Transcribe the data below verbatim from the line with "middle tip: (1296, 398)" to the line with "pinky pip: (1326, 279)". Include both of those lines.

[Items from a data source]
• • • •

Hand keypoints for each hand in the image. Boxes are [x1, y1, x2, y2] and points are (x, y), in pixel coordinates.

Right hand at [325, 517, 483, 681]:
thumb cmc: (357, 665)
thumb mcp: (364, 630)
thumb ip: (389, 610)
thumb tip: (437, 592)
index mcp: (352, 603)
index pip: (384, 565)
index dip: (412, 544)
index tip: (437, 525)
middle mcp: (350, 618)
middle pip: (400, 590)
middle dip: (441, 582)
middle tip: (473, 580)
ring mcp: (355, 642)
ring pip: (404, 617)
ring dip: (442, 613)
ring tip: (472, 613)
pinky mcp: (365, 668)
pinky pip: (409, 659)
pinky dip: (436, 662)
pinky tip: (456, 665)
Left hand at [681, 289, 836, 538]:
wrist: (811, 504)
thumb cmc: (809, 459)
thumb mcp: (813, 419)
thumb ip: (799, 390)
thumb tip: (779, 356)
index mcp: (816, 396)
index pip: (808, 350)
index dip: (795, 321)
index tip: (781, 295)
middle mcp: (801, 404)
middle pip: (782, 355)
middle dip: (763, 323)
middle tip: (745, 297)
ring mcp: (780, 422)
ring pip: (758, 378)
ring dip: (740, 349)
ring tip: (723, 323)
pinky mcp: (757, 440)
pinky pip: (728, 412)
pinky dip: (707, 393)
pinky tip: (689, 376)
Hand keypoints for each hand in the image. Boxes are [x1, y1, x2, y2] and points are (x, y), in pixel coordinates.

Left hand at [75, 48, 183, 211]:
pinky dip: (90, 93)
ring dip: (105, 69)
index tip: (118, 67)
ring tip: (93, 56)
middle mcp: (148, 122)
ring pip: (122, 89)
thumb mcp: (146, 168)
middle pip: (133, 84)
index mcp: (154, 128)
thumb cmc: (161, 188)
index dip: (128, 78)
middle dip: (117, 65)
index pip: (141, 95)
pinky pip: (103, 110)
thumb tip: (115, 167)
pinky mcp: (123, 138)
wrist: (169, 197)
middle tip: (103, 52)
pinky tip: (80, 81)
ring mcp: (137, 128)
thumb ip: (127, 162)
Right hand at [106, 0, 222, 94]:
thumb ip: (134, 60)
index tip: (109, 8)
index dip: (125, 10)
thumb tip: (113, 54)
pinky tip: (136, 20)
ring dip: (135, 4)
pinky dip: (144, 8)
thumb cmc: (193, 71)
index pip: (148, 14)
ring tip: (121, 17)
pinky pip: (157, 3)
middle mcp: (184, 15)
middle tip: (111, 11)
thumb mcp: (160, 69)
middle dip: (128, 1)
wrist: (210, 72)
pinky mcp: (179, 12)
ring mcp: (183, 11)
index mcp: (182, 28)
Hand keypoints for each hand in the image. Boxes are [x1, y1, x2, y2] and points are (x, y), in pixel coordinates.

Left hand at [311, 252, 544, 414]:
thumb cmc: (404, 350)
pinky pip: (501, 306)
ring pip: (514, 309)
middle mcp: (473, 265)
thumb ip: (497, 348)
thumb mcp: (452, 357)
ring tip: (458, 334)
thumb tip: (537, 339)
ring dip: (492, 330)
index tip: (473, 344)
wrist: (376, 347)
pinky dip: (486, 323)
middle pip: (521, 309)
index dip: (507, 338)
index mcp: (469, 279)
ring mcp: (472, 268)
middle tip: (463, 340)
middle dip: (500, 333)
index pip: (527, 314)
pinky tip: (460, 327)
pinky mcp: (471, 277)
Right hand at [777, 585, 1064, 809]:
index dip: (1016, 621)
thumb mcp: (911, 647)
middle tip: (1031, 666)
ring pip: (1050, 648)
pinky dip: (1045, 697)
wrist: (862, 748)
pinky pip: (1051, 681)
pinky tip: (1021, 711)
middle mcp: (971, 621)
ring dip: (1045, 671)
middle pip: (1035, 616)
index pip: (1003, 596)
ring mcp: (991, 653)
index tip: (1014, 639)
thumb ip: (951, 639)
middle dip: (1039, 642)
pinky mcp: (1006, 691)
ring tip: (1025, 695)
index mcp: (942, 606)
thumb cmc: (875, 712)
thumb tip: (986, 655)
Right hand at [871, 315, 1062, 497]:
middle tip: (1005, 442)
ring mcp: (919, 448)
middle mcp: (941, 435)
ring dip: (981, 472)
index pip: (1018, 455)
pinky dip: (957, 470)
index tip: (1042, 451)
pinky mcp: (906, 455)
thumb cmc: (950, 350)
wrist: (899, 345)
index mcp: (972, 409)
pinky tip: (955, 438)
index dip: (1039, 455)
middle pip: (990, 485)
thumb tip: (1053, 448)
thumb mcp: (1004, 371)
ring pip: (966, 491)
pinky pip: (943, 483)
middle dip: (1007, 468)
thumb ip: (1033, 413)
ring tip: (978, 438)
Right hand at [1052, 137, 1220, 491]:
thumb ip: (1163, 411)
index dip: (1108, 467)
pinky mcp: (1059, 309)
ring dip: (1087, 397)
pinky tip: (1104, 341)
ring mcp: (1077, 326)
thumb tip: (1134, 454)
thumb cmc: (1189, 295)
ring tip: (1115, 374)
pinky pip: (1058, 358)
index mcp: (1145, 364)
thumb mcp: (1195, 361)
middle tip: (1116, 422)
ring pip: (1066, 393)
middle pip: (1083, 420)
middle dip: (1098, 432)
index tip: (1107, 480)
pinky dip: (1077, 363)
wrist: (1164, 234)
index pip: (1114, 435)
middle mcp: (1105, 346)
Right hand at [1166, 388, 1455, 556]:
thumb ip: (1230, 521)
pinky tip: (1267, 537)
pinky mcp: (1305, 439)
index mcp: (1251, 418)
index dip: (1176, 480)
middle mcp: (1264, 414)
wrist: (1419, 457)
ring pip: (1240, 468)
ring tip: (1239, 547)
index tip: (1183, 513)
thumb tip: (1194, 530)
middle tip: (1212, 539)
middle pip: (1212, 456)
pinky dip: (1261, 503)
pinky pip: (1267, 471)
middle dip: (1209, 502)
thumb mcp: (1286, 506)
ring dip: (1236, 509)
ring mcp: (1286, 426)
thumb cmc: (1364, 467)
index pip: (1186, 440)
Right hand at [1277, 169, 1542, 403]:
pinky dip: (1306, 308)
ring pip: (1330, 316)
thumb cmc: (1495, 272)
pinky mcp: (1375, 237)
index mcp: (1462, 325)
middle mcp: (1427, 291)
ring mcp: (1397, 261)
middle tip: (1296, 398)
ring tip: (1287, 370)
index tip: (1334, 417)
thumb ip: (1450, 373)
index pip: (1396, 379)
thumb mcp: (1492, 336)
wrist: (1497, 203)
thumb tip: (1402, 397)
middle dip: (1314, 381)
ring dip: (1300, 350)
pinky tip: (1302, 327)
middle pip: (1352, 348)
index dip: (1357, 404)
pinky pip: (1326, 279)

• • • •

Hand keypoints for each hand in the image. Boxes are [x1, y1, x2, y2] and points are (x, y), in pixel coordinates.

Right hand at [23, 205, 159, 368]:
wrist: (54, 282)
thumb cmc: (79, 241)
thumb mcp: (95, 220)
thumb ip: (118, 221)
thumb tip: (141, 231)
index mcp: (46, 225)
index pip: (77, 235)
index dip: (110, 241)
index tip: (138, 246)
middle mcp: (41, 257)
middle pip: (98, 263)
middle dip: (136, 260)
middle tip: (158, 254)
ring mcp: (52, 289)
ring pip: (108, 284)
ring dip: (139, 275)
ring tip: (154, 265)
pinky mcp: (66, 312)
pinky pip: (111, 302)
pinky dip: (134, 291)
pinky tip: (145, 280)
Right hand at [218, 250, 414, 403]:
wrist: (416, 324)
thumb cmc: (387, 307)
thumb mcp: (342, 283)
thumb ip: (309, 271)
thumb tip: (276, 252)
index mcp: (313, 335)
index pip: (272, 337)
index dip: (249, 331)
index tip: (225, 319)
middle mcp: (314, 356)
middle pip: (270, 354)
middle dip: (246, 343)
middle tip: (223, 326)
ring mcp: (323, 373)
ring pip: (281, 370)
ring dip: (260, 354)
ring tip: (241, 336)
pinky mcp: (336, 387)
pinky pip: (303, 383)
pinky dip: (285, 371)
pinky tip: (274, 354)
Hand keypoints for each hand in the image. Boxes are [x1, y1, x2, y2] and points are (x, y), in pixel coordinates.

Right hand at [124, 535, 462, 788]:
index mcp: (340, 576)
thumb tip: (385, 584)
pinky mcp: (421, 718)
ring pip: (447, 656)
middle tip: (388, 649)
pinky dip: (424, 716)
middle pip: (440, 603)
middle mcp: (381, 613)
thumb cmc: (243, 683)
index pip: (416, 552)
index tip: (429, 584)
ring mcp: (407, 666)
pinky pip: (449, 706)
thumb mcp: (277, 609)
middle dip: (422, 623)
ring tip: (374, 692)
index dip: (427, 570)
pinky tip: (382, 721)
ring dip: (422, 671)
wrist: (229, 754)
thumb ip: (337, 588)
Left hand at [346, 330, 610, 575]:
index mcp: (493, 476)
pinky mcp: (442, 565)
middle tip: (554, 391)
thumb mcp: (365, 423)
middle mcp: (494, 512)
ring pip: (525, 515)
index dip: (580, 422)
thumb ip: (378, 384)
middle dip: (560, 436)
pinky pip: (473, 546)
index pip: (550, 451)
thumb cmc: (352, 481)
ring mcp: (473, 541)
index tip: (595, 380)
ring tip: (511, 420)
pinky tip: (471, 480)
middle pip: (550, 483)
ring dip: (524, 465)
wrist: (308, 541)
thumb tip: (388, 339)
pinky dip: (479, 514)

• • • •

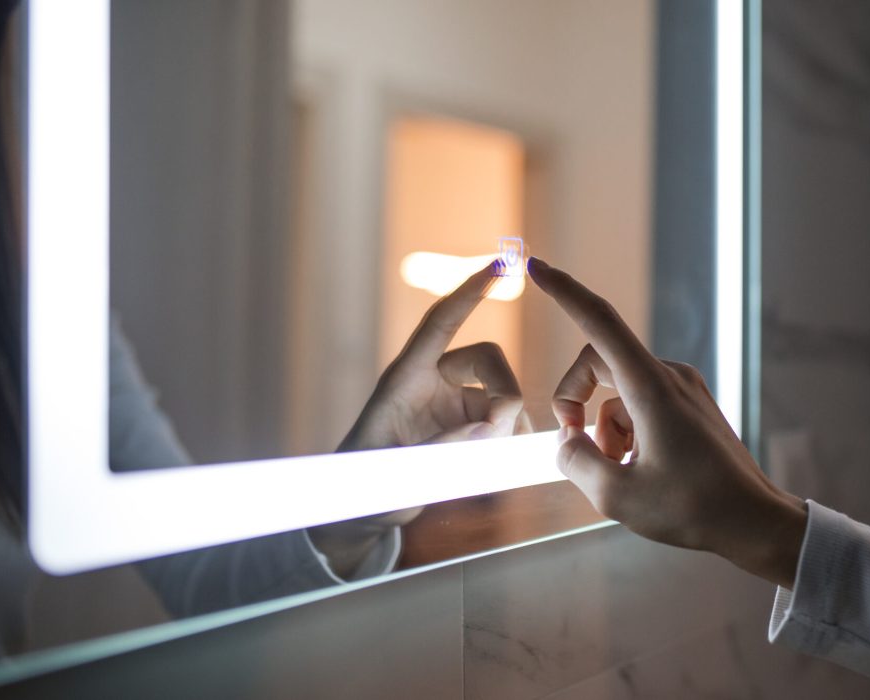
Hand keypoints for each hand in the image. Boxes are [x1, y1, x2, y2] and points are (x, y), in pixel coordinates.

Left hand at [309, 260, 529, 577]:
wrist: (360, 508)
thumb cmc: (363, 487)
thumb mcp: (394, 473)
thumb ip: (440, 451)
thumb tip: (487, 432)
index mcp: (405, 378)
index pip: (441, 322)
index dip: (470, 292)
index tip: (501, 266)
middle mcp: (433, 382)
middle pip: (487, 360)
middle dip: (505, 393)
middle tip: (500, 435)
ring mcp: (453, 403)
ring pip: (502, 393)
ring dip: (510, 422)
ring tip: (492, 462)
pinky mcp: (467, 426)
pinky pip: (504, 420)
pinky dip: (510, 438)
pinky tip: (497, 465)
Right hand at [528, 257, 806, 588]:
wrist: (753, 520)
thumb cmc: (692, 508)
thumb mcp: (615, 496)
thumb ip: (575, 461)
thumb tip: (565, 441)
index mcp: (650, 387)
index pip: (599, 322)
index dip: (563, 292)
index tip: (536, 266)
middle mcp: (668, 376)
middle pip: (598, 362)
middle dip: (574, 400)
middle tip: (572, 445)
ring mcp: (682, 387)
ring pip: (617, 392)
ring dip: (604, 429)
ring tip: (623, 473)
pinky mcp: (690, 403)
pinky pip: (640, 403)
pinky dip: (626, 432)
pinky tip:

• • • •

__RESULT FOR THIS TASK__.
middle tip: (1296, 398)
ring tip: (1287, 370)
index tip: (1334, 417)
thumb ip: (1450, 373)
index pip: (1396, 379)
thumb mcp: (1492, 336)
wrist: (1497, 203)
thumb tip: (1402, 397)
middle dip: (1314, 381)
ring dip: (1300, 350)
pinky tip: (1302, 327)
middle pip: (1352, 348)
index dip: (1357, 404)
pinky pip: (1326, 279)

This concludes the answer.